- Exercise directions: Only reproduce the lines from the line containing "wrist: (826, 315)" onward, exactly, through the final line of the data below.

- Records shown:
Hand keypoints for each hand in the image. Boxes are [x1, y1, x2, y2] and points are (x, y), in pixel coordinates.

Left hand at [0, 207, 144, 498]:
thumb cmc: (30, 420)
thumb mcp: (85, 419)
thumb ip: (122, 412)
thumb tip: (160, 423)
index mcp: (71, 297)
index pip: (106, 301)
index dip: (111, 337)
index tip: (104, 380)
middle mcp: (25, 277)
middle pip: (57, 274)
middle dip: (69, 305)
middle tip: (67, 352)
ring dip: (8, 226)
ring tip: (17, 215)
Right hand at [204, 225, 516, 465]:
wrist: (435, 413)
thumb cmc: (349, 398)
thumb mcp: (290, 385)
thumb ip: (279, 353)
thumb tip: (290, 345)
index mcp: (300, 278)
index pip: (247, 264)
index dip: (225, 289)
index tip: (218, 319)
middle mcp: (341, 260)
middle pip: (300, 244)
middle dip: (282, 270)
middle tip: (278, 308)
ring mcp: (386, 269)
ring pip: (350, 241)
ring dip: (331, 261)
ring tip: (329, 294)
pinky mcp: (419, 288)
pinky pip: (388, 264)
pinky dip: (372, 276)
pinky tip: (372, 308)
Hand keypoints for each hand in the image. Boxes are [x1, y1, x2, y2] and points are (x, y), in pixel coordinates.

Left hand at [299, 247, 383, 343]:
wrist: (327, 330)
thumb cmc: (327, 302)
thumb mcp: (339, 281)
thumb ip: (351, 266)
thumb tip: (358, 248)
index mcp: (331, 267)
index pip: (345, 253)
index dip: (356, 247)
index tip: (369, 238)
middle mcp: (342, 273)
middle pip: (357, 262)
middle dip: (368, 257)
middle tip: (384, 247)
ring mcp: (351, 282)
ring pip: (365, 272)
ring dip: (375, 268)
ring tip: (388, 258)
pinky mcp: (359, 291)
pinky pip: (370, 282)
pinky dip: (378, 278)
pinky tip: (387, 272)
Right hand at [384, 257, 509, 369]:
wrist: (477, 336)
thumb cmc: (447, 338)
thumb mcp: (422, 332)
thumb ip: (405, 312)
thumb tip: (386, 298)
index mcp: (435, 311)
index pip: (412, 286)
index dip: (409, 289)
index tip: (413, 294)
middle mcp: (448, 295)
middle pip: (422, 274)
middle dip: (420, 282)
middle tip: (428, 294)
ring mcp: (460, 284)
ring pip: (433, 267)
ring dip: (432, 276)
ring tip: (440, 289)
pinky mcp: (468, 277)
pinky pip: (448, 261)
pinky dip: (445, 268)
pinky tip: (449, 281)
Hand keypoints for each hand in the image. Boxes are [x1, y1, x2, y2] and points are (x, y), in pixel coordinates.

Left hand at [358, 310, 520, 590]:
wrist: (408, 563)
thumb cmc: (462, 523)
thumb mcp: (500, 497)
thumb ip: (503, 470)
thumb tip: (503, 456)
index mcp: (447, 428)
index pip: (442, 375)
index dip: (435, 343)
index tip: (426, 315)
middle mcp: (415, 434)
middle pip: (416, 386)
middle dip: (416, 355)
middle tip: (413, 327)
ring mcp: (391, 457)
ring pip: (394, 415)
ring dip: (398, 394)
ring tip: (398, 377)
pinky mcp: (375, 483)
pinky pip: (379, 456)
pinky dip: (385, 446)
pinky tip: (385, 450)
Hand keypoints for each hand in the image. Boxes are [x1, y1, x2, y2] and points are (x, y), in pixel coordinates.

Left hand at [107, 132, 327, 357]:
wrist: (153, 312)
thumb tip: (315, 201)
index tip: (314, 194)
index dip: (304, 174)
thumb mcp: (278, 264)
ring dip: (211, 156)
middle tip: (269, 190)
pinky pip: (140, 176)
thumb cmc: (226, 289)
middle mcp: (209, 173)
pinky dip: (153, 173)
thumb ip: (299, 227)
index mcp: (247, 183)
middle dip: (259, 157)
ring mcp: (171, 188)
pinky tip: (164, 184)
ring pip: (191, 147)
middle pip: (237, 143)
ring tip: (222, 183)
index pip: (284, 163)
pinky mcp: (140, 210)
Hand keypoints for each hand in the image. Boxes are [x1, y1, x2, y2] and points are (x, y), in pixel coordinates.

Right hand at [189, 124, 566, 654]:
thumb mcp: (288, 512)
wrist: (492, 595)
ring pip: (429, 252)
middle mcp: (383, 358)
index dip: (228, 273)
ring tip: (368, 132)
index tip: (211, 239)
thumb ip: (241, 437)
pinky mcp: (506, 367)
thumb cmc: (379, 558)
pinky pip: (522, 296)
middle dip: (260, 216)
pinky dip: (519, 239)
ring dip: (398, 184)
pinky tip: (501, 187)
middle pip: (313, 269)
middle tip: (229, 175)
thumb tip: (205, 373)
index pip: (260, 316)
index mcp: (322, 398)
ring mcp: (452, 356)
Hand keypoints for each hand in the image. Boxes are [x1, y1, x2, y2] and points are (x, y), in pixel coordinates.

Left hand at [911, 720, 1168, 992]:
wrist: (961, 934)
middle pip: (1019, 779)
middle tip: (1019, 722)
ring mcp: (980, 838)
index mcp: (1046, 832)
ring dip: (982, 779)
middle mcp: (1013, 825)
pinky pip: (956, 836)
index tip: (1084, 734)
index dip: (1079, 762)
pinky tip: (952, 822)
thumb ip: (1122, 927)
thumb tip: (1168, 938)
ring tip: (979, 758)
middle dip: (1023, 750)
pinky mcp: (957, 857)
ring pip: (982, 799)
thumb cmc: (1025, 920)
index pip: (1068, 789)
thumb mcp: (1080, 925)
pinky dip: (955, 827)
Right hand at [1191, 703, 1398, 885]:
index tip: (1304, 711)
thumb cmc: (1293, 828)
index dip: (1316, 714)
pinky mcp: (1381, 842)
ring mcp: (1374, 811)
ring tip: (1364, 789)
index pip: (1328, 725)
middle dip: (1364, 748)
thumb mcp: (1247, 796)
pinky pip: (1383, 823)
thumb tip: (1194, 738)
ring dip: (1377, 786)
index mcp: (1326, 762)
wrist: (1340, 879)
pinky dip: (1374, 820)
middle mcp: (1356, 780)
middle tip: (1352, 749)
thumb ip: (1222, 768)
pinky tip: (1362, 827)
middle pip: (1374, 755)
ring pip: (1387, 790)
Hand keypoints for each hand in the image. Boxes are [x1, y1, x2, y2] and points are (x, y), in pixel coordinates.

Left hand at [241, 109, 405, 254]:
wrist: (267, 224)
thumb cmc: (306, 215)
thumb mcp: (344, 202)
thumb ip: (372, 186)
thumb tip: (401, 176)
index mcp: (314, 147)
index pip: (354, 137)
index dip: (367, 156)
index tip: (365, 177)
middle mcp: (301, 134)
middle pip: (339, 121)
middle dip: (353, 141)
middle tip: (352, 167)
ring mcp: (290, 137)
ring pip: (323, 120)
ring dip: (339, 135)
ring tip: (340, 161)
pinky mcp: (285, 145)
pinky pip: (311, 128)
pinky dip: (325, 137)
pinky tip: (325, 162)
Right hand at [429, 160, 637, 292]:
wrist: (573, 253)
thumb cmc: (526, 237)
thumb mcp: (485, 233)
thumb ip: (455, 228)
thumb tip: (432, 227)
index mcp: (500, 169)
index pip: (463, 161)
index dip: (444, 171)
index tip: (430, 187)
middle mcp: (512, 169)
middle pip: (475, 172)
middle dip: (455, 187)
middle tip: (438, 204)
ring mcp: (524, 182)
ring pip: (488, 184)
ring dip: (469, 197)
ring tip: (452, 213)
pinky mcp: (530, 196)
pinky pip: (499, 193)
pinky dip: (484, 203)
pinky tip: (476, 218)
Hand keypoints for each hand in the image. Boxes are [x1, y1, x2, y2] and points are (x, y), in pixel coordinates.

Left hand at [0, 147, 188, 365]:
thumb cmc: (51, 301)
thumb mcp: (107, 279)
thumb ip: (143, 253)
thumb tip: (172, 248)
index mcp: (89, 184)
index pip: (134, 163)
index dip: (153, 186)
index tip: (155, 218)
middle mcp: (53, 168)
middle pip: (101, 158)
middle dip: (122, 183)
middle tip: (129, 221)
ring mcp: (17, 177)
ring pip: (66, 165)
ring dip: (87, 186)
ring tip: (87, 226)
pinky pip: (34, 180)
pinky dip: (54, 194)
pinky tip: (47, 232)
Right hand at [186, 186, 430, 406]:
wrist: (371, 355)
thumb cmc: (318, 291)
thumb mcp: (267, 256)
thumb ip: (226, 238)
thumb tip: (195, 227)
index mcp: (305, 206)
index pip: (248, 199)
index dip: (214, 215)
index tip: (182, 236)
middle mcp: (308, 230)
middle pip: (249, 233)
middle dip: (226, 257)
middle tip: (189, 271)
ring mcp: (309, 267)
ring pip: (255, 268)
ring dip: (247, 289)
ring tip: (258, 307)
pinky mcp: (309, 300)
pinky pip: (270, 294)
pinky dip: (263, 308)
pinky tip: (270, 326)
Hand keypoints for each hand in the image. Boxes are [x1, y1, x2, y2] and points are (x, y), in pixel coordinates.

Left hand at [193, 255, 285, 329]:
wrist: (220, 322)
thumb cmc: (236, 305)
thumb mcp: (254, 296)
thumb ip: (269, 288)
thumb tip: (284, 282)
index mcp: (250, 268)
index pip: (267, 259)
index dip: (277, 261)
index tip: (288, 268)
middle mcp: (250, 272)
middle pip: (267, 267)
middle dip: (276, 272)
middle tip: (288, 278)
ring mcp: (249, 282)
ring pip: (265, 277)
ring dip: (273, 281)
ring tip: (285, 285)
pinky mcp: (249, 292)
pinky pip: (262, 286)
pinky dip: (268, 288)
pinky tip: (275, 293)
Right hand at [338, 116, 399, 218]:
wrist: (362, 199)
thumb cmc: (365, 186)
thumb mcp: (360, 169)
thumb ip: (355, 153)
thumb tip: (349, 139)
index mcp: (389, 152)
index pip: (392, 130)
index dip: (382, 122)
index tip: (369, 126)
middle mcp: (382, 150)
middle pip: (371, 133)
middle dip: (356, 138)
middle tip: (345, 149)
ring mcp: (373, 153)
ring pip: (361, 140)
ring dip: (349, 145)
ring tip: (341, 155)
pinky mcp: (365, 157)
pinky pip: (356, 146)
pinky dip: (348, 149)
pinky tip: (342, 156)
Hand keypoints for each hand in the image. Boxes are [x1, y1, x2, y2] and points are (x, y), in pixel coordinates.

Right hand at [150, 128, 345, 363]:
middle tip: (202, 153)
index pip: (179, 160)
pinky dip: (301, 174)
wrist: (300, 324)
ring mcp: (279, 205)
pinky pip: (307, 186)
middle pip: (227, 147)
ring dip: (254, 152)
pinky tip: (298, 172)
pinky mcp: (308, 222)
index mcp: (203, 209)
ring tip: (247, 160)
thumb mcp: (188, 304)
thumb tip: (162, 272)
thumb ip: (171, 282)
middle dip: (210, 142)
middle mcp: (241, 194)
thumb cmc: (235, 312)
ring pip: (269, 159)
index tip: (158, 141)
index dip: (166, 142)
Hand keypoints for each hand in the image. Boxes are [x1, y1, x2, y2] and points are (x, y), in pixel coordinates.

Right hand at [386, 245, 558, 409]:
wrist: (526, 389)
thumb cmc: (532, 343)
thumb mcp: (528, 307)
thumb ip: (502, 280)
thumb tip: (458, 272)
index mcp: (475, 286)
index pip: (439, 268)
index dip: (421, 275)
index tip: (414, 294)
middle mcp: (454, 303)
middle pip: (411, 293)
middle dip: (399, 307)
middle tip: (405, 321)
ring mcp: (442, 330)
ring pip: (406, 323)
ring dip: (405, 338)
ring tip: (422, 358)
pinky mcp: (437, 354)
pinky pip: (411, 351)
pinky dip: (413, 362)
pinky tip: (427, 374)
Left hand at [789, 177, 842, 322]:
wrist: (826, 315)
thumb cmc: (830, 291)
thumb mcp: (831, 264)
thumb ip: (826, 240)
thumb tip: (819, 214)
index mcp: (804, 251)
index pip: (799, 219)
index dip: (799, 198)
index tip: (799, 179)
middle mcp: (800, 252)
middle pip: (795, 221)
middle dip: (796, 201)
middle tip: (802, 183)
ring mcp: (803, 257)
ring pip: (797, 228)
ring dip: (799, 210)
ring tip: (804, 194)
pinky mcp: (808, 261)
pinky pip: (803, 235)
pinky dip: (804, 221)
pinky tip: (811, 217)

- Task answer:
wrist: (826, 315)
thumb cmc: (830, 291)
thumb mcp: (831, 264)
thumb ip: (826, 240)
thumb tip: (819, 214)
index mcp: (804, 251)
index pip: (799, 219)
index dip: (799, 198)
index tip: (799, 179)
middle mcp: (800, 252)
middle pip: (795, 221)
middle dip: (796, 201)
middle tip: (802, 183)
ring mcp: (803, 257)
ring pip: (797, 228)
ring dip: (799, 210)
ring tip: (804, 194)
pinky mcp: (808, 261)
pinky pip: (803, 235)
pinky dip: (804, 221)
pinky tip: (811, 217)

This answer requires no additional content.